Se affermassi che nella RAI la politica e i partiti non mettono lo zampino e forse qualche volta anche una zampata, racconterei una sonora bugia e io le bugie non voglio dirle. Quindi il mondo della politica è presente in RAI. Detto questo però, pur nell’ambito di questa presenza, che io ritengo fisiologica a meno che non assuma carattere di prepotenza (prepotenza che peraltro non ho mai riscontrato) noi, e quando dico noi intendo il sottoscritto ma anche il Consiglio d’Amministrazione, abbiamo fatto di tutto per individuare i criteri di professionalità. Le nomine che sono state fatte (certo in questo mondo si può fare tutto meglio, ma si può fare anche tutto peggio) io credo che sostanzialmente rispondano ad un sano criterio di professionalità. Secondo me, il giornalista radio televisivo della RAI è più libero, ma deve essere anche più responsabile. Perché più libero? Pensate ad un giornalista della carta stampata. In Italia il potere editoriale è patologicamente concentrato e il giornalista della carta stampata scrive in un giornale dietro al quale c’è una proprietà economica e finanziaria. Ora, fino a quando le notizie, i commenti, non battono il muso, se così posso esprimermi, con gli interessi dei proprietari, egli è libero. Nel momento in cui le sue idee invece facessero a pugni con quegli interessi, la linea editoriale del giornale deve adattarsi alle esigenze dell’editore.
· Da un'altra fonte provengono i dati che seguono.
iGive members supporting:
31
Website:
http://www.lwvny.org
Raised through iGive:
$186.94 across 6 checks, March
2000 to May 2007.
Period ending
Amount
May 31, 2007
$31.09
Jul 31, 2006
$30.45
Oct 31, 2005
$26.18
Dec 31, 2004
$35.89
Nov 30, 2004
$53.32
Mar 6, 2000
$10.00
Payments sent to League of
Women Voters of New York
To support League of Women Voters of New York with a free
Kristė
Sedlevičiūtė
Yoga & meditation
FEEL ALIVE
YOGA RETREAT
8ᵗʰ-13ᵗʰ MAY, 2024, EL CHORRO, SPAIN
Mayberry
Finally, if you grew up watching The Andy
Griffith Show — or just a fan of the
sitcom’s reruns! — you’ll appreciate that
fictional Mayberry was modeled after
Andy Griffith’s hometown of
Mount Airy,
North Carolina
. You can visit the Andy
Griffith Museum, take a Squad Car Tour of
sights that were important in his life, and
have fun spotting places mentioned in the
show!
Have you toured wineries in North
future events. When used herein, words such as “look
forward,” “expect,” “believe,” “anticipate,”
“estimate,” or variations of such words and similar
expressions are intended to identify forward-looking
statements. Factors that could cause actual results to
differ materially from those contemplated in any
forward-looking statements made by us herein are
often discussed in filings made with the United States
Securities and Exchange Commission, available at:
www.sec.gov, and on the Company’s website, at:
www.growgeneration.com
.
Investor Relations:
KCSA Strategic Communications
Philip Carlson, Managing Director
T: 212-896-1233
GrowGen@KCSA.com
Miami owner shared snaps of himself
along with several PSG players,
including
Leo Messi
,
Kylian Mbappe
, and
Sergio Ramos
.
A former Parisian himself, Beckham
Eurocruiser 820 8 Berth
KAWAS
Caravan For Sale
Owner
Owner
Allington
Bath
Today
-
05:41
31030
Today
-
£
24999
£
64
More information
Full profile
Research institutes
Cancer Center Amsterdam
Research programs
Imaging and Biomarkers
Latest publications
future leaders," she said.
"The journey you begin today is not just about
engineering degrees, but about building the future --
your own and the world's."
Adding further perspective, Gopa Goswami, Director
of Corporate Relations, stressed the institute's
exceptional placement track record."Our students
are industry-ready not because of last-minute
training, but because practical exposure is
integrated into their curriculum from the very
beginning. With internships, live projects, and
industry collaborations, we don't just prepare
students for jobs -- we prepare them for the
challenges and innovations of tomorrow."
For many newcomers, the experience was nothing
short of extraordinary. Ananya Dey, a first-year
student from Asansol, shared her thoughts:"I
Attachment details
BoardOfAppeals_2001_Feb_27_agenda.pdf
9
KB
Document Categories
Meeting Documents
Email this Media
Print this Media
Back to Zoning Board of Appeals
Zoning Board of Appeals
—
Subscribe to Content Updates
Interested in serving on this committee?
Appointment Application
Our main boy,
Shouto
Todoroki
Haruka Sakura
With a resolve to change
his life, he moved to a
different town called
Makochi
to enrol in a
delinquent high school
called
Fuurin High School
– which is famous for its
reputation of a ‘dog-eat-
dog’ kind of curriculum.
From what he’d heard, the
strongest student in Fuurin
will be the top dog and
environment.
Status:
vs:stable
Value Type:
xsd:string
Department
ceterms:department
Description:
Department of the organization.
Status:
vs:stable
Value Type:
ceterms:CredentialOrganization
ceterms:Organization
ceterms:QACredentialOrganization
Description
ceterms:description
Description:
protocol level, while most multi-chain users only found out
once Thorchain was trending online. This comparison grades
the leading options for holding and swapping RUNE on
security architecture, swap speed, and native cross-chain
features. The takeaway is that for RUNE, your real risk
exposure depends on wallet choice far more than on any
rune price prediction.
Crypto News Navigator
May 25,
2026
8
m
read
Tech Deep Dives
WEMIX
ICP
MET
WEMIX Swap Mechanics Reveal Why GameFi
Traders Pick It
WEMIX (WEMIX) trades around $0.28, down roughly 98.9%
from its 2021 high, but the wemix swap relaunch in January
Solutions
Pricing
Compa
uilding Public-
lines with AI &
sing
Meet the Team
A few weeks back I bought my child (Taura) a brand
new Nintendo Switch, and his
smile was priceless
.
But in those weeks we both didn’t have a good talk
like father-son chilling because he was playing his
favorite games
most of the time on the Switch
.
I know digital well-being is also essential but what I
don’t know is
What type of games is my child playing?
I giornalisti della RAI sono più liberi perché non hanno un padrone con interessi economici, ma debbono essere più responsabili perché il nostro datore di lavoro siete voi che pagate il canone. Dal momento che il canone è una tassa, noi dobbiamo garantire che l’informazione sia pluralistica, veritiera, completa. Ecco perché noi abbiamo non solo un codice deontologico, quale quello che hanno tutti i giornalisti in Italia, ma ne abbiamo uno particolarissimo del quale il Direttore Generale è responsabile perché deve garantire di fronte al Parlamento, di fronte alla Commissione parlamentare, di fronte allo stesso Consiglio d’Amministrazione, l’imparzialità e la completezza dell’informazione.

Domanda:

Negli anni passati ho avuto l’impressione che l’informazione religiosa, attraverso la televisione, subisse una riduzione di tipo sentimentale, tanto che, ad esempio, sembrava che il pensiero del Papa anziché essere consequenziale e solido, fosse riducibile ad alcuni appelli riferiti a valori che comunque tutti riconoscono. Volevo chiederle se questa mia impressione è reale, se, secondo lei, è dovuta semplicemente al problema di mediare alle grande masse dei contenuti religiosi in un’epoca secolarizzata, o se invece è effettivamente possibile migliorare questo servizio in futuro. Grazie.

G. Pasquarelli:

Io la ringrazio moltissimo per questa domanda interessante e stimolante, anche perché la sento dentro. Quello che lei ha detto è vero. Prima che le ideologie facessero la fine che stanno facendo, prima che le utopie morissero o stessero morendo, come pare che accada, anche a nel mondo della RAI la presenza cattolica, la presenza della ispirazione cristiana era giudicata dai più, talvolta anche dai cattolici stessi, quasi la presenza di una sub cultura da ghettizzare, forse il portato di un vecchio potere, forse l’ultima manifestazione di una decadenza inesorabile. Nel mondo cattolico si aveva la sensazione di essere portatori di una hanno dimostrato che la cultura perdente. I fatti di questi ultimi mesi, dell’anno scorso hanno dimostrato che la nostra è una cultura vincente. La storia di questi tempi ci ha fatto toccare con mano che i nostri valori sono storicamente vincenti, quindi anche la televisione deve un po’ riconquistare l’ispirazione cristiana, non in chiave integralista, fondamentalista, ma riconquistando la consapevolezza di portare idee vincenti, idee che hanno il vento in poppa. Ecco, questo dobbiamo farlo. E se faremo questo, io sono convinto che anche quella sensazione giusta che tu hai provato potrà venire meno.